J Korean Neurosurg Soc ; 48(1): 46-52, 2010 Jul.
Article in English | MEDLINE | ID: mdl-20717511

ABSTRACT

OBJECTIVE: In cervico-thoracic junction (CTJ), the use of strong fixation device such as pedicle screw-rod system is often required. Purpose of this study is to analyze the anatomical features of C7 and T1 pedicles related to screw insertion and to evaluate the safety of pedicle screw insertion at these levels. METHODS: Nineteen patients underwent posterior CTJ fixation with C7 and/or T1 included in fixation levels. Seventeen patients had tumorous conditions and two with post-laminectomy kyphosis. The anatomical features were analyzed for C7 and T1 pedicles in 19 patients using computerized tomography (CT). Pedicle screw and rod fixation system was used in 16 patients. Pedicle violation by screws was evaluated with postoperative CT scan. RESULTS: The mean values of the width, height, stable depth, safety angle, transverse angle, and sagittal angle of C7 pedicles were 6.9 +/- 1.34 mm, 8.23 +/- 1.18 mm, 30.93 +/- 4.65 mm, 26.42 +/- 7.91 degrees, 25.9 +/- 4.83 degrees, and 10.6 +/- 3.39 degrees.
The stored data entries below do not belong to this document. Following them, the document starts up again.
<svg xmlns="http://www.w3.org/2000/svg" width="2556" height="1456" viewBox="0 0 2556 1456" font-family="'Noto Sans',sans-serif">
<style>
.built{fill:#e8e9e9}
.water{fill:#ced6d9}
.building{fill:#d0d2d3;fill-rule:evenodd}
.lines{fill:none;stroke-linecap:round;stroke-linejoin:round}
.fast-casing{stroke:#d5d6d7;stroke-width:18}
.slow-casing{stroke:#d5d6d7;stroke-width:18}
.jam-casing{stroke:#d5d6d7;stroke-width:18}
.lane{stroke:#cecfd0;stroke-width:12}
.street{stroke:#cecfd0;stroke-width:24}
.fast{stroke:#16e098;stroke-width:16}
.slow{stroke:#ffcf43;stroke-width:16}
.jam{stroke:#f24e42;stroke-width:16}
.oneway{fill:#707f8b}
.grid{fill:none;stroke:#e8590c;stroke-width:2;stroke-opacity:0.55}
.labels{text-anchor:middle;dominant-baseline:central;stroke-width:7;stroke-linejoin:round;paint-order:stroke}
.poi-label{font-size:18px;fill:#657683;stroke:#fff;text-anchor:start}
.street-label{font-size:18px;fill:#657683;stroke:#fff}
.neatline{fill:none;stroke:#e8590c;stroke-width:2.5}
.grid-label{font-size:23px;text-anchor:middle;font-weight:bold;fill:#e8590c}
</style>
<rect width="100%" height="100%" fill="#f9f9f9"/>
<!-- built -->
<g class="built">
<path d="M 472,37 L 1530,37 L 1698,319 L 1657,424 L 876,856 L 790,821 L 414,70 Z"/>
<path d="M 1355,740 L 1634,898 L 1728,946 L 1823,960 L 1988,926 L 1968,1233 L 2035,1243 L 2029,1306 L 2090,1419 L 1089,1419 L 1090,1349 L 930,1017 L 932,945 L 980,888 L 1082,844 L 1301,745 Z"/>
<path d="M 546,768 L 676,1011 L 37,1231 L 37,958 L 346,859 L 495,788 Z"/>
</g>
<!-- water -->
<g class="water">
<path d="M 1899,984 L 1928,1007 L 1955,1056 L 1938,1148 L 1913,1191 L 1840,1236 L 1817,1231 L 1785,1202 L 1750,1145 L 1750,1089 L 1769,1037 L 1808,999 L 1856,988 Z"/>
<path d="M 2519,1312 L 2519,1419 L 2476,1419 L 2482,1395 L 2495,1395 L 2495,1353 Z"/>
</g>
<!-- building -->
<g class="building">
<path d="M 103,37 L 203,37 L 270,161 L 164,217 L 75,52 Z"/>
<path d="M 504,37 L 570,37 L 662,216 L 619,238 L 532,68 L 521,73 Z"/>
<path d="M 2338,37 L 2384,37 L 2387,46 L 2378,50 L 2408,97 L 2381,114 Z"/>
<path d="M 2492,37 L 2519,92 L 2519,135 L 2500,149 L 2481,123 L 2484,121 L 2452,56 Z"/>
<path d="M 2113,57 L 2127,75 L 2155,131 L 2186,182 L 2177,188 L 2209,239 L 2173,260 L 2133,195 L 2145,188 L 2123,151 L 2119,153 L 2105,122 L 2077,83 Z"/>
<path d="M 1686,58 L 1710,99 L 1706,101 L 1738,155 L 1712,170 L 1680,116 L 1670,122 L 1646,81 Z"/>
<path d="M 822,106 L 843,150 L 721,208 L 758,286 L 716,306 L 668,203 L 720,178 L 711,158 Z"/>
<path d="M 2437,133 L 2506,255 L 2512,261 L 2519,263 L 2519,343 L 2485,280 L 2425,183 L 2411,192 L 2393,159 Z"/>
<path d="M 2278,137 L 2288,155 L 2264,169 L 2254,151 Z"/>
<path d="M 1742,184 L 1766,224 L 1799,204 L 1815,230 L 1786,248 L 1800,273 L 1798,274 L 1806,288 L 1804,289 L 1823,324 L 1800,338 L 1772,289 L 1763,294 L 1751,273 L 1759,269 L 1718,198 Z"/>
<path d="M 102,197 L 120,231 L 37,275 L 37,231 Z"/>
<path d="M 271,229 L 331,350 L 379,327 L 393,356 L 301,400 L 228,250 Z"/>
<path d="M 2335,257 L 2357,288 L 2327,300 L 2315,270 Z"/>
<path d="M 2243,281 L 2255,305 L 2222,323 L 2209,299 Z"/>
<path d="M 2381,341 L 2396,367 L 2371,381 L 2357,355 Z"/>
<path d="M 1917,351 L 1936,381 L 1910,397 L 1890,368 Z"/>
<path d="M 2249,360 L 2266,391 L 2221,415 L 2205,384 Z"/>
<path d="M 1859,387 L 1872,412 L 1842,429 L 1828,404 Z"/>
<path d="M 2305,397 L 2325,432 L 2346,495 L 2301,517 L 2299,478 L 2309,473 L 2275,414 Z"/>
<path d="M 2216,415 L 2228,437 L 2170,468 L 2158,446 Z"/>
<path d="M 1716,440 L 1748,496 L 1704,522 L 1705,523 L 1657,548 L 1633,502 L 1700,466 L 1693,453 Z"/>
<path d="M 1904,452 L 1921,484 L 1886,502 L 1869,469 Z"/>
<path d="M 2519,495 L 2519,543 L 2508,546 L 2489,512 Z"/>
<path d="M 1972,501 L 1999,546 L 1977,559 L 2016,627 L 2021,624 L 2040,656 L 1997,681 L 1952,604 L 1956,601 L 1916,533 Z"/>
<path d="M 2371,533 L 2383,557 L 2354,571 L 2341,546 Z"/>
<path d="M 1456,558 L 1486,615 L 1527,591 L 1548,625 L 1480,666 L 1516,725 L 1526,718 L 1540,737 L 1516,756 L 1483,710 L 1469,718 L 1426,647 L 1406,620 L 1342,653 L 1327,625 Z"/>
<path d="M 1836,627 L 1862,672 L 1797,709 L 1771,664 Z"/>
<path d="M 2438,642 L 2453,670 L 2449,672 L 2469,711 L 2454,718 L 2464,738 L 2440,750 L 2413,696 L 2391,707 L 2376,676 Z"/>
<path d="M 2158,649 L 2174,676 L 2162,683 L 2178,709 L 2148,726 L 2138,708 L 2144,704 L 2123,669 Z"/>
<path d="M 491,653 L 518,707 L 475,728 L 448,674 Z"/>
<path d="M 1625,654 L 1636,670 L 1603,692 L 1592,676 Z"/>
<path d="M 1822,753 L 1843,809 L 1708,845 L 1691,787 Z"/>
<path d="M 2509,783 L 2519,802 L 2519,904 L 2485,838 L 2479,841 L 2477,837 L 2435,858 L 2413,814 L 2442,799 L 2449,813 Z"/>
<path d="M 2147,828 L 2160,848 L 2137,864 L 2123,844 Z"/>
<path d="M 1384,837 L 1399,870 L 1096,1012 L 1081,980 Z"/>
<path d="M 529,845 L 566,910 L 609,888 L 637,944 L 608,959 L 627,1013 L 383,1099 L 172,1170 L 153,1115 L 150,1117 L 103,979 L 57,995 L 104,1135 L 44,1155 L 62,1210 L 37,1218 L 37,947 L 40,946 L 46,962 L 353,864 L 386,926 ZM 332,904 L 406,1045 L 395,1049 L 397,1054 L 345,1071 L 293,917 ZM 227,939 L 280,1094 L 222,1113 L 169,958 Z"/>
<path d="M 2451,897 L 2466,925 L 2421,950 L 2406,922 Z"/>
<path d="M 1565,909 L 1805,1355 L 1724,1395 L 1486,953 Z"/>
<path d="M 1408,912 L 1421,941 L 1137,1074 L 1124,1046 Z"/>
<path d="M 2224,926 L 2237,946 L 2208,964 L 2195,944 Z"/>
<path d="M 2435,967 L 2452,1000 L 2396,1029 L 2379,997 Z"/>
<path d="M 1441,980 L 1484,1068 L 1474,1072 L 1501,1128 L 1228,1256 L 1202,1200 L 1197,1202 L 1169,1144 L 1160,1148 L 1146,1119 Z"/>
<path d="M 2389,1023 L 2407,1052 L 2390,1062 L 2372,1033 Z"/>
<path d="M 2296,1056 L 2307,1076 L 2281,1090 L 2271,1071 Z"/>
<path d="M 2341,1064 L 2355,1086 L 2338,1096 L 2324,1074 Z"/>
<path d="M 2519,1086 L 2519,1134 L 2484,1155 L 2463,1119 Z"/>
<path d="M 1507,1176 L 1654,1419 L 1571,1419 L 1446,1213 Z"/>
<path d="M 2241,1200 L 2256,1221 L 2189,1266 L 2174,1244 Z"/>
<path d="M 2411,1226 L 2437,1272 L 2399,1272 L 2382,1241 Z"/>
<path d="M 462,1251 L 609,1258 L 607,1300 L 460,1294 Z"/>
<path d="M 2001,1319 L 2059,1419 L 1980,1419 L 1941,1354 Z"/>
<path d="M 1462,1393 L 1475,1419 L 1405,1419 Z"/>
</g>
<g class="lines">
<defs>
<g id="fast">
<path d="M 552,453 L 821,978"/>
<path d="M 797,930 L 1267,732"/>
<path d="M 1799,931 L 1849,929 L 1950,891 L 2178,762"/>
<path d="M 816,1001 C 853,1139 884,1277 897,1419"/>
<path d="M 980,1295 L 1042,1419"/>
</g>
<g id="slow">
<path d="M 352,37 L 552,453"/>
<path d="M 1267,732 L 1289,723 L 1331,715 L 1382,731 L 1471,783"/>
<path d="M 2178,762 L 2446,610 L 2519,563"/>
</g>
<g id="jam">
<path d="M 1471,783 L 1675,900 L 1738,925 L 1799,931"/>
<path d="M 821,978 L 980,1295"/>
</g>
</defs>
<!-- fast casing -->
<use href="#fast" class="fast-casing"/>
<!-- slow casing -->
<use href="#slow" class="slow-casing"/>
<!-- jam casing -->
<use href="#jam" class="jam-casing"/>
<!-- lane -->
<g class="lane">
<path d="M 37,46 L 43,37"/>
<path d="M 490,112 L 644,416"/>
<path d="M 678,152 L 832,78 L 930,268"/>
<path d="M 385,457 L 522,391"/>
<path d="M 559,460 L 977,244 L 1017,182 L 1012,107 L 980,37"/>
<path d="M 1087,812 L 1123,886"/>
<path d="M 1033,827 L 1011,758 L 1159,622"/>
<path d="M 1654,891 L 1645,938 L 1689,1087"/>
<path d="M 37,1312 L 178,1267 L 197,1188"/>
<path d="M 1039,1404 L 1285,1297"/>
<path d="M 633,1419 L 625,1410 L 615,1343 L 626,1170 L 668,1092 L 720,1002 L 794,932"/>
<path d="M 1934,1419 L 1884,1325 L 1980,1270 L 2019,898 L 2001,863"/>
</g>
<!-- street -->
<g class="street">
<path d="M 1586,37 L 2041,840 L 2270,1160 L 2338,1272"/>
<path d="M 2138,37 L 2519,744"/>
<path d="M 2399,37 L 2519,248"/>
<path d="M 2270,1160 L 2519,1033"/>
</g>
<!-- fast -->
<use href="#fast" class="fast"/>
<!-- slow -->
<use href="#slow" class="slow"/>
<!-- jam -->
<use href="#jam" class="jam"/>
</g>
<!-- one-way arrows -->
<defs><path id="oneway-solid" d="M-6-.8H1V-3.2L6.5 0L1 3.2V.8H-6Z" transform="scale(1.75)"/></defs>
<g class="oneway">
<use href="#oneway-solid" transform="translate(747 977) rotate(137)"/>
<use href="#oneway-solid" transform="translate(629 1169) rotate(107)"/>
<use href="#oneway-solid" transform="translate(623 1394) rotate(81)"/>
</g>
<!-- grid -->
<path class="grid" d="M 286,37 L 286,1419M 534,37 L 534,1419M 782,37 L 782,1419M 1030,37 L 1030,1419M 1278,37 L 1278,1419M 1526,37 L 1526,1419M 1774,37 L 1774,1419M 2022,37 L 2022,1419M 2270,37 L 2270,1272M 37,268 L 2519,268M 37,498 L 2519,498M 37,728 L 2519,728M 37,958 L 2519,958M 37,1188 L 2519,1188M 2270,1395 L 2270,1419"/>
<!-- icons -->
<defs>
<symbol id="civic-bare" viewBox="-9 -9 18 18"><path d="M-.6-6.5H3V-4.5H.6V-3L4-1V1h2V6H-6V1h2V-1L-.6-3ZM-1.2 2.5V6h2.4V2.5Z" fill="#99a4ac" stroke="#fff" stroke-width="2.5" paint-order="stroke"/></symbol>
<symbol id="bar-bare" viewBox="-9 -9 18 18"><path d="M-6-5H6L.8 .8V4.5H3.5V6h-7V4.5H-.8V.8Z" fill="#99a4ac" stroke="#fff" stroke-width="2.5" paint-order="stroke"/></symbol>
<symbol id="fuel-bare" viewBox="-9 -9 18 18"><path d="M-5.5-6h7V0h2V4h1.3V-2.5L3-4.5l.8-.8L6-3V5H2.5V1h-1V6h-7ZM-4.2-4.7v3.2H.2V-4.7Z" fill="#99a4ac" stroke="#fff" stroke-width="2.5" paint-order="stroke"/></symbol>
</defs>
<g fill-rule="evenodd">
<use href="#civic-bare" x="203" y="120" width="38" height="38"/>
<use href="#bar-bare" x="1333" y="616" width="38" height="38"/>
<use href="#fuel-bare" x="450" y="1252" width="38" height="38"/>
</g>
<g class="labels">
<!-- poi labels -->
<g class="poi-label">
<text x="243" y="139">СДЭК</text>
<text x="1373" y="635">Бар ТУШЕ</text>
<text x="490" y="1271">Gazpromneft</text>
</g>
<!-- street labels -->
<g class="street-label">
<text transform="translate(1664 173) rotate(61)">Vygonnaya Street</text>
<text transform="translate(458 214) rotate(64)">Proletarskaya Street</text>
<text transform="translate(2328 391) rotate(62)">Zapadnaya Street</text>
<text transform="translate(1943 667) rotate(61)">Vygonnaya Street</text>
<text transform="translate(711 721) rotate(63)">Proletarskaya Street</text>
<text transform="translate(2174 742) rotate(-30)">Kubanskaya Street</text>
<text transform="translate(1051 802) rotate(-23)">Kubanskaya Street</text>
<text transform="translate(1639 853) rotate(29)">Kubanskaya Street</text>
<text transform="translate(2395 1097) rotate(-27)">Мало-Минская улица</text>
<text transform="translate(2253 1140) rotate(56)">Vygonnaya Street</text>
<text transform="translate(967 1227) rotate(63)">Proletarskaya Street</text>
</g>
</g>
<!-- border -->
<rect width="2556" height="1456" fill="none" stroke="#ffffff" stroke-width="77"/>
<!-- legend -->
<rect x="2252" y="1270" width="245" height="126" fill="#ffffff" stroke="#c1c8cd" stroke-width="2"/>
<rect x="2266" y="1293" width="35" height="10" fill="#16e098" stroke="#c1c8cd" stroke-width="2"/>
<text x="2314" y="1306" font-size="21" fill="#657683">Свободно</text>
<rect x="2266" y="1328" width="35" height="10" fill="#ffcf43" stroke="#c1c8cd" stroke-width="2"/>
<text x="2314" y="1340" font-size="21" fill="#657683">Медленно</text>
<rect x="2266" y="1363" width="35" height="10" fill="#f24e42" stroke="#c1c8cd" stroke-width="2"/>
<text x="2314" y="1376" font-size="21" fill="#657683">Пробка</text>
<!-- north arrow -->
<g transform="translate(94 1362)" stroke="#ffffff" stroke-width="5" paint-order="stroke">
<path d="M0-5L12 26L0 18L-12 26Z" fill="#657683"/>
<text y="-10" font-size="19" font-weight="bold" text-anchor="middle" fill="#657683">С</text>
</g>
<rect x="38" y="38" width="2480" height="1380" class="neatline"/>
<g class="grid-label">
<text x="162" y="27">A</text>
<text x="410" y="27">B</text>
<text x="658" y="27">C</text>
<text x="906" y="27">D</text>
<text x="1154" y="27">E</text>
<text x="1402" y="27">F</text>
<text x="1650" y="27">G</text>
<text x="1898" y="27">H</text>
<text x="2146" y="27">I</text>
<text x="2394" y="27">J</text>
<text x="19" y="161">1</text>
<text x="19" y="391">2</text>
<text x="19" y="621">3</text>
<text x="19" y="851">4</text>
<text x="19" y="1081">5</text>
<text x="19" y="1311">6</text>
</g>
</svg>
At T1 pedicles, anatomic parameters were similar to those of C7. The pedicle violation revealed that 64.1% showed grade I violation and 35.9% showed grade II violation, overall. As for C7 pedicle screw insertion, grade I was 61.5% and grade II 38.5%. At T1 level, grade I was 65.0% and grade II 35.0%. There was no significant difference in violation rate between the whole group, C7, and T1 group. CONCLUSION: C7 pedicles can withstand pedicle screw insertion. C7 pedicle and T1 pedicle are anatomically very similar. With the use of adequate fluoroscopic oblique view, pedicle screw can be safely inserted at C7 and T1 levels.